Increasing productivity is not the only benefit of scrap utilization by the metallurgical industry. The practice is environmentally beneficial, with a reduction in carbon dioxide (CO2) emissions, energy, water, and non-renewable resources such as iron ore, coal, and limestone. Sustainability lies in the reuse of internal and external waste and co-products.
“The goal for the 2020/2021 two-year period is to use 92,000 tons of scrap per month for metal production. The use of waste is essential to increase our production,” says Leonardo Demuner, Steelworks General Manager.
Ternium recycles domestic, external, or industrial scrap. The plates end, obsolete consumer and capital goods for use, equipment, and slag waste steel, and cast iron rejected due to poor quality are of domestic origin. The foreign scrap comes from the processes of other industries, foundries, and obsolete goods, such as pipes, beams, and metal profiles, as well as equipment, automobiles, and appliances.

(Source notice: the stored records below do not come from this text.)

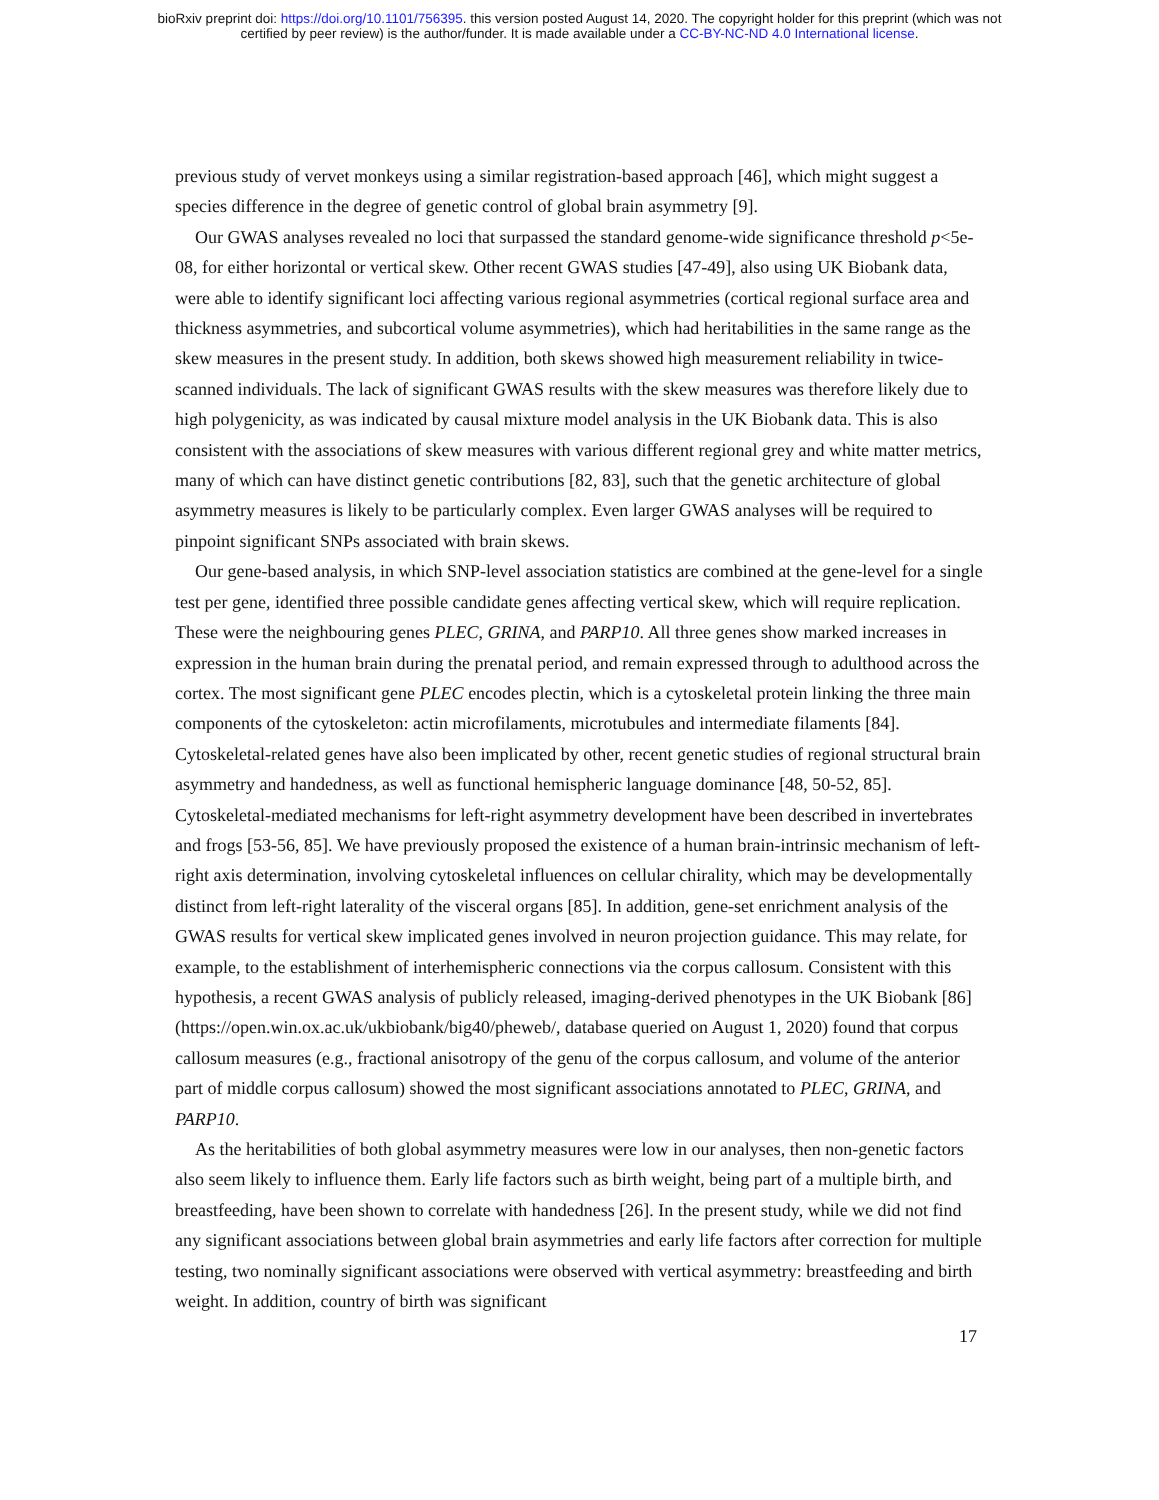bioRxiv preprint doi: https://doi.org/10.1101/756395. this version posted August 14, 2020. The copyright holder for this preprint (which was not
certified by peer review) is the author/funder. It is made available under a CC-BY-NC-ND 4.0 International license.
previous study of vervet monkeys using a similar registration-based approach [46], which might suggest a species difference in the degree of genetic control of global brain asymmetry [9].
Our GWAS analyses revealed no loci that surpassed the standard genome-wide significance threshold p<5e-08, for either horizontal or vertical skew. Other recent GWAS studies [47-49], also using UK Biobank data, were able to identify significant loci affecting various regional asymmetries (cortical regional surface area and thickness asymmetries, and subcortical volume asymmetries), which had heritabilities in the same range as the skew measures in the present study. In addition, both skews showed high measurement reliability in twice-scanned individuals. The lack of significant GWAS results with the skew measures was therefore likely due to high polygenicity, as was indicated by causal mixture model analysis in the UK Biobank data. This is also consistent with the associations of skew measures with various different regional grey and white matter metrics, many of which can have distinct genetic contributions [82, 83], such that the genetic architecture of global asymmetry measures is likely to be particularly complex. Even larger GWAS analyses will be required to pinpoint significant SNPs associated with brain skews.
Our gene-based analysis, in which SNP-level association statistics are combined at the gene-level for a single test per gene, identified three possible candidate genes affecting vertical skew, which will require replication. These were the neighbouring genes PLEC, GRINA, and PARP10. All three genes show marked increases in expression in the human brain during the prenatal period, and remain expressed through to adulthood across the cortex. The most significant gene PLEC encodes plectin, which is a cytoskeletal protein linking the three main components of the cytoskeleton: actin microfilaments, microtubules and intermediate filaments [84]. Cytoskeletal-related genes have also been implicated by other, recent genetic studies of regional structural brain asymmetry and handedness, as well as functional hemispheric language dominance [48, 50-52, 85]. Cytoskeletal-mediated mechanisms for left-right asymmetry development have been described in invertebrates and frogs [53-56, 85]. We have previously proposed the existence of a human brain-intrinsic mechanism of left-right axis determination, involving cytoskeletal influences on cellular chirality, which may be developmentally distinct from left-right laterality of the visceral organs [85]. In addition, gene-set enrichment analysis of the GWAS results for vertical skew implicated genes involved in neuron projection guidance. This may relate, for example, to the establishment of interhemispheric connections via the corpus callosum. Consistent with this hypothesis, a recent GWAS analysis of publicly released, imaging-derived phenotypes in the UK Biobank [86] (https://open.win.ox.ac.uk/ukbiobank/big40/pheweb/, database queried on August 1, 2020) found that corpus callosum measures (e.g., fractional anisotropy of the genu of the corpus callosum, and volume of the anterior part of middle corpus callosum) showed the most significant associations annotated to PLEC, GRINA, and PARP10.
As the heritabilities of both global asymmetry measures were low in our analyses, then non-genetic factors also seem likely to influence them. Early life factors such as birth weight, being part of a multiple birth, and breastfeeding, have been shown to correlate with handedness [26]. In the present study, while we did not find any significant associations between global brain asymmetries and early life factors after correction for multiple testing, two nominally significant associations were observed with vertical asymmetry: breastfeeding and birth weight. In addition, country of birth was significant
17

The internal scraps go through processing, breaking, and cutting plants to adapt the density, grain size, and metal content. The processing capacity is 25 thousand tons per month. The external is purchased already processed, going through the process of segregation to adapt to the steel fabrication recipe. The quality of the final product is a constant concern of Ternium as the company produces high-quality steel for the automotive industry. The used material is under strict control, as explained by the General Manager of the Steelworks. “Scrap can influence the quality of steel, but we control the type of scrap we buy, inspect the ones we receive, and define the mix that can be used for each type of steel produced, thus preventing contamination and ensuring quality.”
The steel mill’s current storage capacity is 35,000 tons, but an average of 50,000 tons per month is handled for consumption in the furnace converters where the transformation of pig iron and scrap into liquid steel takes place.